En face, dans le camp russe, ce sont les «néo-eurasistes» qui portent le flambeau impérial. Cultivant la nostalgie d’une grandeur passée, ils déplorent l’affaiblissement d’un pays qui est devenu dépendant de l’extérieur, qui a perdu de nombreux alliés, qui est territorialement amputé et stratégiquement déstabilisé. Pour y remédier, ils en appellent à la constitution d’une nouvelle entité réunissant les différentes composantes du «monde de la steppe» (ethnies de la Fédération et peuples des anciennes républiques soviétiques).

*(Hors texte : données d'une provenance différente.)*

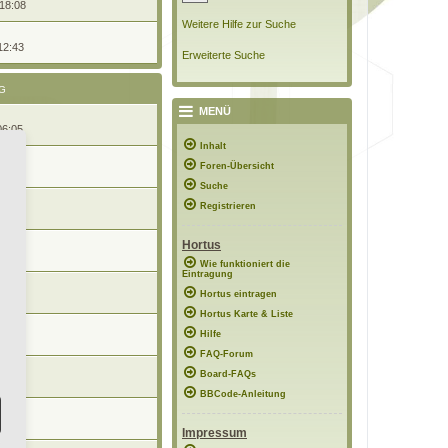
 18:08
Weitere Hilfe zur Suche
12:43
Erweiterte Suche
G
MENÜ
06:05
Inhalt
Foren-Übersicht
10:43
Suche
Registrieren
 17:57
Hortus
12:51
Wie funktioniert die
Eintragung
Hortus eintragen
12:36
Hortus Karte & Liste
Hilfe
10:38
FAQ-Forum
Board-FAQs
1:05
BBCode-Anleitung
0:16
Impressum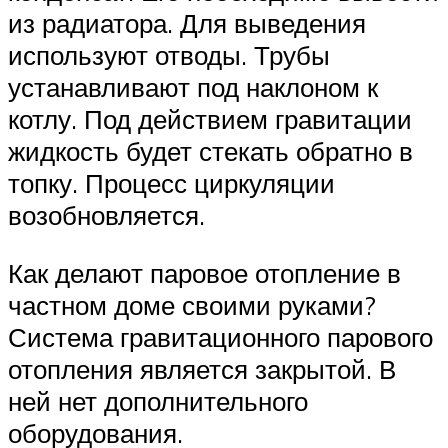
из радиатора. Для выведения
используют отводы. Трубы
устанавливают под наклоном к
котлу. Под действием гравитации
жидкость будет стекать обратно в
топку. Процесс циркуляции
возобновляется.
Как делают паровое отопление в
частном доме своими руками?
Система гравитационного парового
отопления является закрытой. В
ней нет дополнительного
оборудования.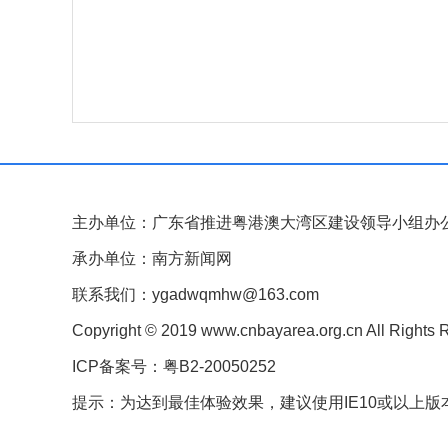
主办单位：广东省推进粤港澳大湾区建设领导小组办
承办单位：南方新闻网
联系我们：ygadwqmhw@163.com
Copyright © 2019 www.cnbayarea.org.cn All Rights 
ICP备案号：粤B2-20050252
提示：为达到最佳体验效果，建议使用IE10或以上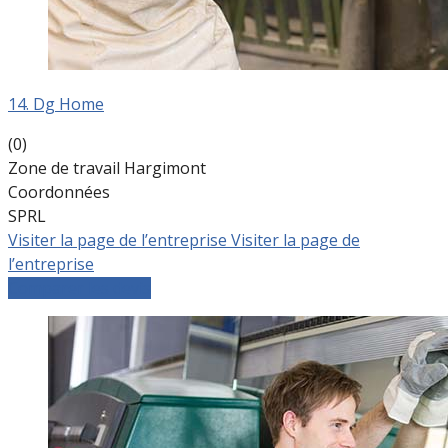
14. Dg Home
(0)
Zone de travail Hargimont
Coordonnées
SPRL
Visiter la page de l’entreprise
Visiter la page de
l’entreprise
Comparer les devis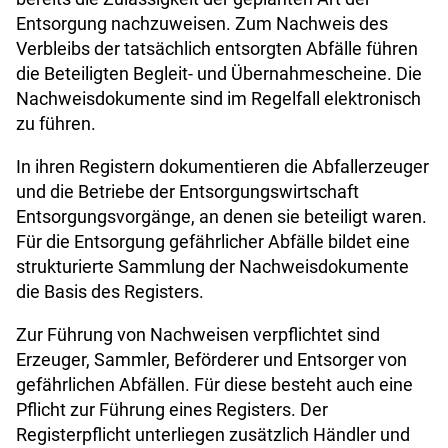
Entsorgung nachzuweisen. Zum Nachweis des
Verbleibs der tatsächlich entsorgten Abfälle führen
die Beteiligten Begleit- und Übernahmescheine. Die
Nachweisdokumente sind im Regelfall elektronisch
zu führen.
In ihren Registern dokumentieren die Abfallerzeuger
und die Betriebe der Entsorgungswirtschaft
Entsorgungsvorgänge, an denen sie beteiligt waren.
Für die Entsorgung gefährlicher Abfälle bildet eine
strukturierte Sammlung der Nachweisdokumente
die Basis des Registers.
Zur Führung von Nachweisen verpflichtet sind
Erzeuger, Sammler, Beförderer und Entsorger von
gefährlichen Abfällen. Für diese besteht auch eine
Pflicht zur Führung eines Registers. Der
Registerpflicht unterliegen zusätzlich Händler und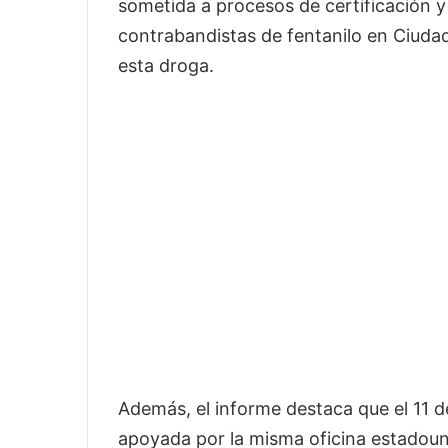
sometida a procesos de certificación y
contrabandistas de fentanilo en Ciudad
esta droga.
Además, el informe destaca que el 11 d
apoyada por la misma oficina estadoun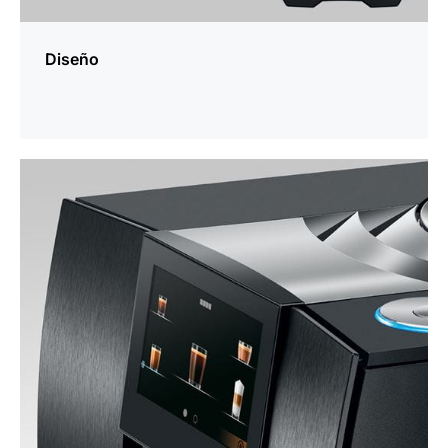
Diseño
más
información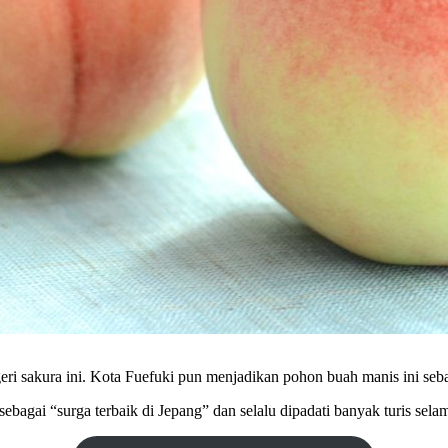
eri sakura ini. Kota Fuefuki pun menjadikan pohon buah manis ini seba
sebagai “surga terbaik di Jepang” dan selalu dipadati banyak turis sel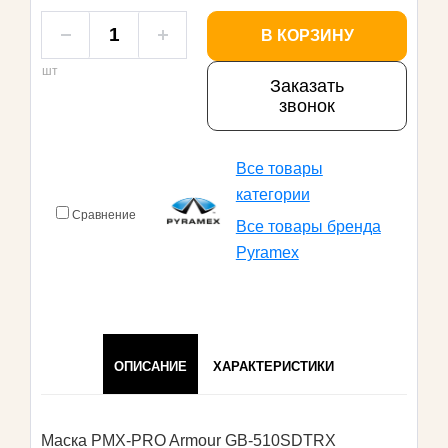
В КОРЗИНУ
шт
Заказать
звонок
Все товары
категории
Сравнение
Все товары бренда
Pyramex
ОПИСАНИЕ
ХАРАКТЕРИСТИКИ
Маска PMX-PRO Armour GB-510SDTRX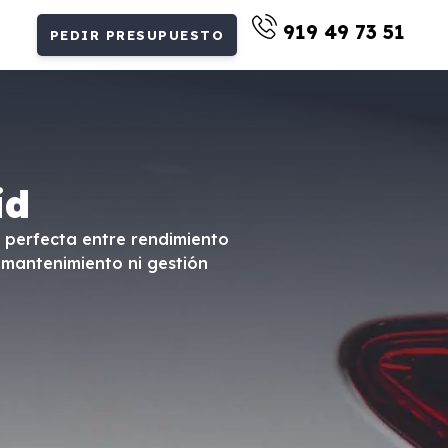
919 49 73 51
PEDIR PRESUPUESTO
id
n perfecta entre rendimiento
mantenimiento ni gestión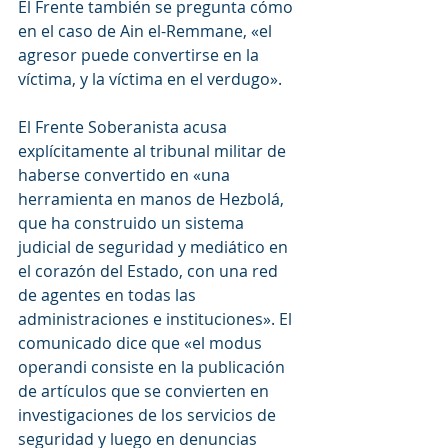
El Frente también se pregunta cómo 
en el caso de Ain el-Remmane, «el 
agresor puede convertirse en la 
víctima, y la víctima en el verdugo».
El Frente Soberanista acusa 
explícitamente al tribunal militar de 
haberse convertido en «una 
herramienta en manos de Hezbolá, 
que ha construido un sistema 
judicial de seguridad y mediático en 
el corazón del Estado, con una red 
de agentes en todas las 
administraciones e instituciones». El 
comunicado dice que «el modus 
operandi consiste en la publicación 
de artículos que se convierten en 
investigaciones de los servicios de 
seguridad y luego en denuncias 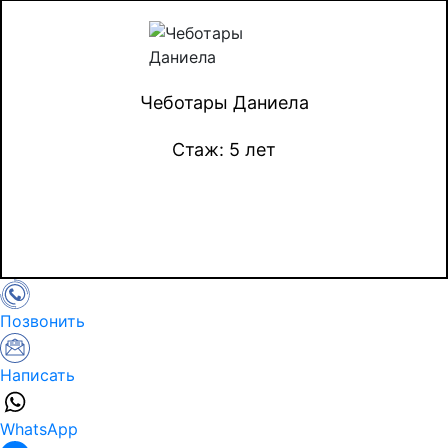
Чеботары Даниела
Стаж: 5 лет
Позвонить
Написать
WhatsApp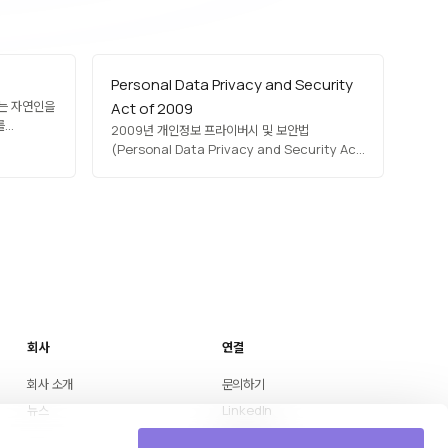
Personal Data Privacy and Security
있는 자연인을
Act of 2009
를
2009년 개인정보 프라이버시 및 보안법
호 같은 기본
(Personal Data Privacy and Security Act
체 정보,
of 2009)은 미국에서 제안된 연방 차원의 포괄적
'데이터
데이터 보호 법안입니다. 데이터 유출 통지, 민감
·공유
개인정보 정의, 데이터 브로커 규제, 사생활 영향
평가 의무화 등을 포함했으나 최종 입법에는 이르지
못했습니다. 미국…
회사
연결
회사 소개
문의하기
뉴스
LinkedIn
Medium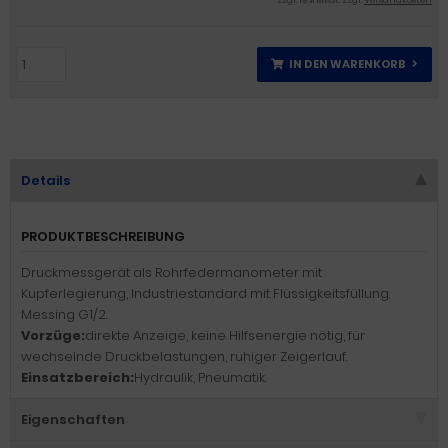
zzgl. 19 % MwSt. zzgl.
Versandkosten
IN DEN WARENKORB
Details
PRODUKTBESCHREIBUNG
Druckmessgerät als Rohrfedermanometer mit
Kupferlegierung, Industriestandard mit Flüssigkeitsfüllung.
Messing G1/2.
Vorzüge:
direkte Anzeige, keine Hilfsenergie nötig, für
wechselnde Druckbelastungen, ruhiger Zeigerlauf.
Einsatzbereich:
Hydraulik, Pneumatik.
Eigenschaften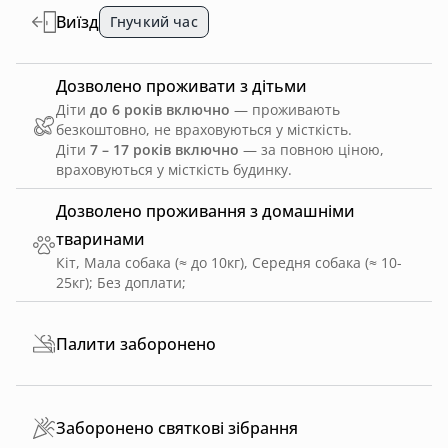
Виїзд
Гнучкий час
Дозволено проживати з дітьми
Діти
до 6 років включно
— проживають
безкоштовно, не враховуються у місткість.
Діти
7 – 17 років включно
— за повною ціною,
враховуються у місткість будинку.
Дозволено проживання з домашніми
тваринами
Кіт, Мала собака (≈ до 10кг), Середня собака (≈ 10-
25кг)
;
Без доплати
;
Палити заборонено
Заборонено святкові зібрання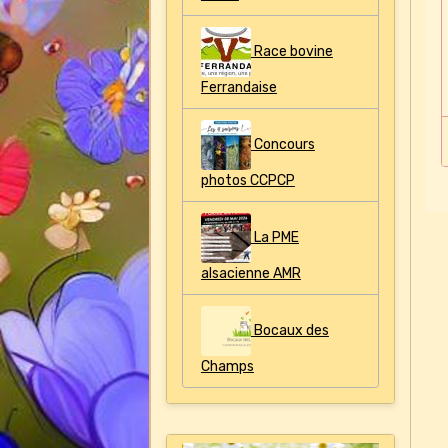
Race bovine
Ferrandaise
Concours
photos CCPCP
La PME
alsacienne AMR
Bocaux des
Champs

Porteur d’une civilisation originale (ni occidentale ni asiatique) et respectueux des spécificités culturelles de chacun de ses composants, ce nouvel empire trouve son unité dans le rejet du «mondialisme» et de «l’atlantisme». Il suppose des rapports plutôt hostiles avec l’Occident, ainsi que la recherche de nouvelles alliances au sein du monde musulman et en Asie. «En 1991, le discours de George Bush père sur le nouvel ordre mondial a pu faire croire à l’instauration d’un nouvel équilibre, commente Benoît Pélopidas. Un certain nombre de pays de l’ancien bloc communniste se sont alors tournés vers les Etats-Unis. Or, ce rapprochement n’est plus à l’ordre du jour en Russie, où le discours néo-eurasiste irrigue l’ensemble du spectre politique.»
logique du ressentiment
Néo-conservateurs américains et néo-eurasistes russes sont cependant également voués à l’échec. Moscou, aux prises avec une crise démographique sans précédent, n’a pas les moyens d’une telle ambition. Washington, de son côté, a choisi de lancer son entreprise dans la région du monde où il avait le moins de chance de succès et sans se soucier de la façon dont le message serait reçu par les populations concernées. «Pour réussir, une dynamique impériale suppose une vision du monde capable de susciter l’adhésion, au moins partielle, des pays dominés, ajoute Benoît Pélopidas. Mais, dans les deux cas qui nous intéressent, nous sommes confrontés à une logique du ressentiment. Ces empires-là sont fondés sur l’hostilité envers un ennemi désigné et la mémoire du traumatisme. Traumatisme du 11 septembre pour les Américains, traumatisme de la dislocation de l’URSS dans le cas russe. Et ce ne sont pas vraiment des valeurs porteuses d’avenir.»
Vincent Monnet
L’Empire au miroir. Stratégies de puissance aux Etats-Unis et en Russie, par Didier Chaudet, Florent Parmentier, Benoît Pélopidas, Ed. Droz, Genève-Paris, 243 p.